# STORED DATA
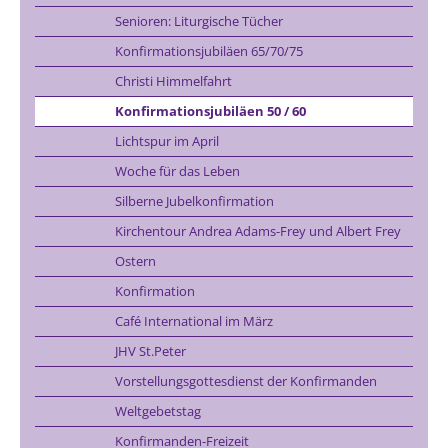
Senioren: Liturgische Tücher
Konfirmationsjubiläen 65/70/75
Christi Himmelfahrt
Konfirmationsjubiläen 50 / 60
Lichtspur im April
Woche für das Leben
Silberne Jubelkonfirmation
Kirchentour Andrea Adams-Frey und Albert Frey
Ostern
Konfirmation
Café International im März
JHV St.Peter
Vorstellungsgottesdienst der Konfirmanden
Weltgebetstag
Konfirmanden-Freizeit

# WHAT THE TASK ASKS
An exact copy of the line containing "Kirchentour Andrea Adams-Frey und Albert Frey" and all lines after it, through the last line of the entries, is the required answer.

# PROBLEM SOLUTION
Kirchentour Andrea Adams-Frey und Albert Frey
Ostern
Konfirmation
Café International im März
JHV St.Peter
Vorstellungsgottesdienst der Konfirmanden
Weltgebetstag
Konfirmanden-Freizeit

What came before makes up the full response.